Pentafluoroselenium hypofluorite is a selenium compound with the chemical formula SeOF_{6}. It was discovered at 1959.

==Preparation==
Pentafluoroselenium hypofluorite can be produced from the reaction of selenium dioxide or selenium oxychloride with fluorine gas in the presence of silver difluoride catalyst. However, the reaction yield is low (14%), and it is hard to purify due to large amount of SeF_{6} byproduct.
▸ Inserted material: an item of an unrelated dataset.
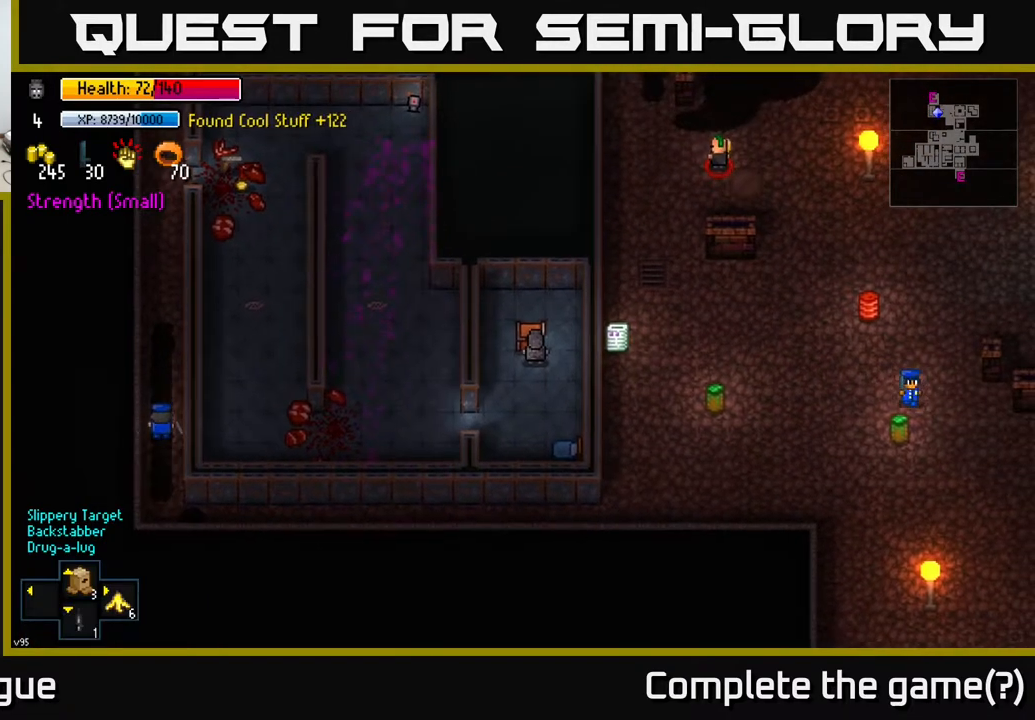
{"buttons": [], "left_stick": "up-left", "right_stick": "center", "events": [[100, "left_stick", "down-right"], [317, "left_stick", "center"], [433, "left_stick", "up-left"]]}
Pentafluoroselenium hypofluorite can also formed from selenium oxyfluoride and fluorine gas in the presence of potassium fluoride.
SeOF_{2} + KF → K^{+}[SeOF_{3}]^{−} —^{F_{2}}→ K^{+}[SeOF_{5}]^{−} —^{F_{2}}→ KF + SeOF_{6}

The reaction of fluorine gas and Hg(OSeF_{5})_{2} produces SeOF_{6} in much higher yield and with less SeF_{6}.

==Reactions==
Pentafluoroselenium hypofluorite is reactive, but not as reactive as pentafluorosulfur hypofluorite. It reacts with water to release oxygen gas. It reacts with potassium hydroxide too, forming potassium selenate, potassium fluoride, water and oxygen gas.：
2 SeOF_{6} + 16 KOH → 2 K_{2}SeO_{4} + 12 KF + 8 H_{2}O + O_{2}↑

SeOF_{6} can also oxidize potassium iodide into iodine. It explodes upon reacting with ethylene, and the reaction with perfluorocyclopentene produces F_{5}SeOC_{5}F_{9}. SeOF_{6} reacts with sulfur tetrafluoride to produce thionyl fluoride, thionyl tetrafluoride, sulfuryl fluoride, selenium hexafluoride and F_{5}SOSeF_{5}. SeOF_{6} reacts very slowly with carbon monoxide, and produces F_{5}SeOCFO at 65°C. SeOF_{6} reacts with bromine to form BrOSeF_{5}.